More intriguingly, do we seriously think that a recognition of the environment would have stopped Thomas Hunt Morgan from actually finding important genes for specific traits in fruit flies? And would it have stopped Hermann Mueller from then finding out cartloads of mutations in these genes by exposing flies to x-rays? On the other hand, Theodosius Dobzhansky did determine the effects of environmental factors in his own fruit fly experiments in the 40s. I think that if anything, mainstream science was quite attuned to the effects of the environment in influencing traits, and genetic factors took some time to be cemented as serious determinants
I think we can agree that Morgan and Mueller's work was supremely important in the history of genetics, and if Weldon's followers had actually kept them from finding what they did it would have been a great loss for science and a strike against Weldonian theorizing. Just because trying to find genes for every single trait or disorder is messy or often a doomed process does not mean the concept itself is a problem; I would say that on balance the search for genetic determinants of traits has been enormously useful and promises to provide a bonanza especially in medicine. Strangely enough, the specific case of causal genes which the Nature piece invokes to illustrate the problems with genetic immutability in fact demonstrates the opposite point: these would be genes for heart disease. The article asks what the tangible gains are in asking whether there is a "gene for heart disease", when at least two genes for heart disease (ones for HMG-CoA reductase and PCSK9) have led to two of the most important targeted therapies for the ailment, therapies which have tangibly improved and saved tens of thousands of lives. Heart disease is of course a complex mix of genes and environment, but it's also a medical disorder where the delineation of a "gene for that" has been extremely helpful.
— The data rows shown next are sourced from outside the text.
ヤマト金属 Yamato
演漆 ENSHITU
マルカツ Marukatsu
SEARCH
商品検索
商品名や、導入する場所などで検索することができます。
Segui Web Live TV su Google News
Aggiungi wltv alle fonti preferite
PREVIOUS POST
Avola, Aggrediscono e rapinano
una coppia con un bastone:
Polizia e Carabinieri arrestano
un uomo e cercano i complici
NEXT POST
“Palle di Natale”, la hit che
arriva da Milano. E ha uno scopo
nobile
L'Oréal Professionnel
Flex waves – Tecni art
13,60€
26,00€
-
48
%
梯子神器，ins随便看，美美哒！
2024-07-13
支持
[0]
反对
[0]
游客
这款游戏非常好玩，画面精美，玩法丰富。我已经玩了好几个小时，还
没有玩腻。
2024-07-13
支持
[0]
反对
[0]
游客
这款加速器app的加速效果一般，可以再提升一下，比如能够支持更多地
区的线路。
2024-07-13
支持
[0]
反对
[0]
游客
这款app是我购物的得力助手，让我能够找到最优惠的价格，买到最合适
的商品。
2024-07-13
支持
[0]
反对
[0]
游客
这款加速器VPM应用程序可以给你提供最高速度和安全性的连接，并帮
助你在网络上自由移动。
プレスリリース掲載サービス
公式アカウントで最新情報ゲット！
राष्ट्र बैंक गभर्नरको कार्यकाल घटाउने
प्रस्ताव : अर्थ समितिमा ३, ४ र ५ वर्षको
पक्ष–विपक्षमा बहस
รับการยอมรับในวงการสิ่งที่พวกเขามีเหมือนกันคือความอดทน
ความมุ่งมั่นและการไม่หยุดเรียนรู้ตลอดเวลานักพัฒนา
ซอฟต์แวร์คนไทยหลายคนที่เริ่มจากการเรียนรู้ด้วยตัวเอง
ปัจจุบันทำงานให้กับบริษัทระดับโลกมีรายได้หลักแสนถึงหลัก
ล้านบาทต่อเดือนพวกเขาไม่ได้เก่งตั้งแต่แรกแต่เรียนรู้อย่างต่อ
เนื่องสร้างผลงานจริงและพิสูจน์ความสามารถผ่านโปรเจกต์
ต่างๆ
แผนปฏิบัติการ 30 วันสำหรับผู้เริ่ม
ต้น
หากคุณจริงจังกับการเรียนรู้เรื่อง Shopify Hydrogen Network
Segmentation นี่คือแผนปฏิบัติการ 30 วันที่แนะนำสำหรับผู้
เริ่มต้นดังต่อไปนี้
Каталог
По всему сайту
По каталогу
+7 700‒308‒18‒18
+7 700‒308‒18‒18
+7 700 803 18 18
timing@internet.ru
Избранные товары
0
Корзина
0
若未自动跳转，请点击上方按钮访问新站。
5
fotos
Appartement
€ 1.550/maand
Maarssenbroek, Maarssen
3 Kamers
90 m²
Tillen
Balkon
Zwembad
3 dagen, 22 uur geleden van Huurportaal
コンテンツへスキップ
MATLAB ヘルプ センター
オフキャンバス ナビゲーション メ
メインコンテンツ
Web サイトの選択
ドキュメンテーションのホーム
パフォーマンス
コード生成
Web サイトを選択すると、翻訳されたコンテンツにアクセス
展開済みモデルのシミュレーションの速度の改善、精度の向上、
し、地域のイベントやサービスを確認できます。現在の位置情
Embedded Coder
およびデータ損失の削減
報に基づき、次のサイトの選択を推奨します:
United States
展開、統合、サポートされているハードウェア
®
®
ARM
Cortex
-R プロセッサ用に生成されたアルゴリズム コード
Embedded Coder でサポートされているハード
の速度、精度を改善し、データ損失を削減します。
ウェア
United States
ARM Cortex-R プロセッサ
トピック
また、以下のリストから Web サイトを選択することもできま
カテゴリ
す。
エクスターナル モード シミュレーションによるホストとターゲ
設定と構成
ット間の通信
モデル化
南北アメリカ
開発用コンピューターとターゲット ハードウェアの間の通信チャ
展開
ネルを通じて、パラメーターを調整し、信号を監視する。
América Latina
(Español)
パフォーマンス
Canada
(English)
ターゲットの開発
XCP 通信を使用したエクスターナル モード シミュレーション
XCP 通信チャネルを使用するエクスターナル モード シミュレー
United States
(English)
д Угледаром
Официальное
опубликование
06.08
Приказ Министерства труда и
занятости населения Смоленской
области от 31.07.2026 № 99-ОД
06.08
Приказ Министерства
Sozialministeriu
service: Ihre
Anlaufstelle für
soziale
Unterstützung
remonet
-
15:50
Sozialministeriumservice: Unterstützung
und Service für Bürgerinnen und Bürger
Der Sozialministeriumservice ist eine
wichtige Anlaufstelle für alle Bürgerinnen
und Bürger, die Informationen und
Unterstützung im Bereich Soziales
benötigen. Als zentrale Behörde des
Secondly, it's not as if the emphasis on environment over genes has ever stopped ideologues and scientists from pursuing deeply flawed ideas with tragic consequences. It was precisely a rejection of Mendelian genetic determinism that led Trofim Lysenko and his Soviet overlords to embark on campaigns to "reeducate" wheat through "shock therapy" and to reeducate dissidents through "Gulag therapy". The noted Mendelian geneticist Nikolai Vavilov was imprisoned and tortured for his theories and he died a broken man. Other socialist ideologies have also engaged in similar campaigns. The important lesson here is that the perversion of a scientific idea for ideological purposes does not make an argument either for or against the idea itself. The use of social Darwinism in supporting Nazism makes as much of a case for rejecting genetic causes as the use of environmental leveling in supporting Soviet socialism makes for rejecting environmental causes.
The piece asks whether teaching counterfactuals might be a good tool for exposing students to different schools of thoughts and provoking them to think about other directions that history might have taken. Generally speaking I am always in favor of teaching students the history of scientific ideas, but I also think that this works only if we also teach them the inadequacy - in fact the futility - of post-factual historical prediction. The actual unfolding of history is so messy and subject to so many contingent forces that its march looks linear only in retrospect, when we have its one true manifestation in the form of bare facts at hand. Any speculation regarding what ifs remains speculation at best.